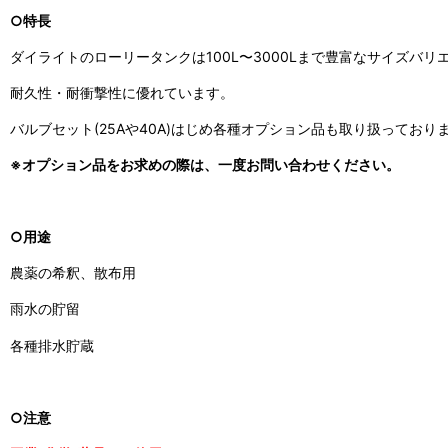
○特長
ダイライトのローリータンクは100L〜3000Lまで豊富なサイズバ
耐久性・耐衝撃性に優れています。
バルブセット(25Aや40A)はじめ各種オプション品も取り扱っており
※オプション品をお求めの際は、一度お問い合わせください。
○用途
農薬の希釈、散布用
雨水の貯留
各種排水貯蔵
○注意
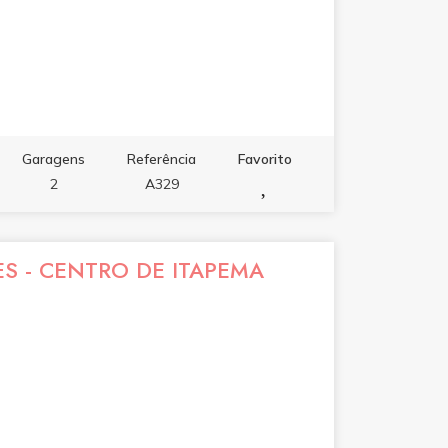
Garagens
Referência
Favorito
2
A329
ES - CENTRO DE ITAPEMA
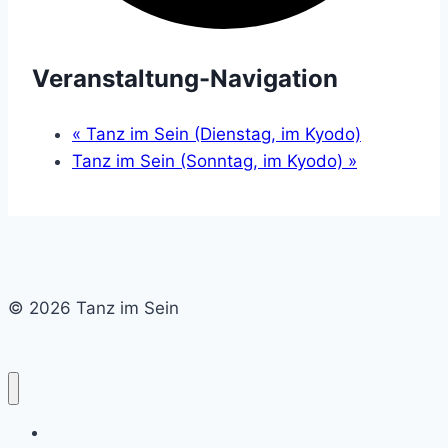
Veranstaltung-Navigation
«
Tanz im Sein (Dienstag, im Kyodo)
Tanz im Sein (Sonntag, im Kyodo)
»
© 2026 Tanz im Sein
Home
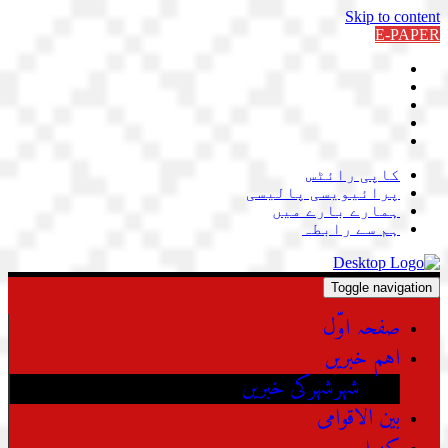
Skip to content
E-PAPER
کاپی رائٹس
پرائیویسی پالیسی
ہمارے بارے میں
ہم سے رابطہ
Toggle navigation
صفحہ اوّل
اہم خبریں
شہرشہرکی خبریں
بین الاقوامی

**YOUR INSTRUCTIONS**
Write the entries above out again exactly, but not the pictures.

**RESPONSE TO THE EXERCISE**
○特長
ダイライトのローリータンクは100L〜3000Lまで豊富なサイズバ
耐久性・耐衝撃性に優れています。
バルブセット(25Aや40A)はじめ各種オプション品も取り扱っており
※オプション品をお求めの際は、一度お問い合わせください。
○用途
農薬の希釈、散布用
雨水の貯留
各種排水貯蔵
○注意
Garagens
Referência
Favorito
2
A329
ES - CENTRO DE ITAPEMA
Veranstaltung-Navigation
«
Tanz im Sein (Dienstag, im Kyodo)
Tanz im Sein (Sonntag, im Kyodo)
»
© 2026 Tanz im Sein
Home
Skip to content
E-PAPER
کاپی رائٹس
پرائیویسی پالیسی
ہمارے بارے میں
ہم سے رابطہ
Toggle navigation
صفحہ اوّل
اہم خبریں
شہرشہرکی خبریں
بین الاقوامی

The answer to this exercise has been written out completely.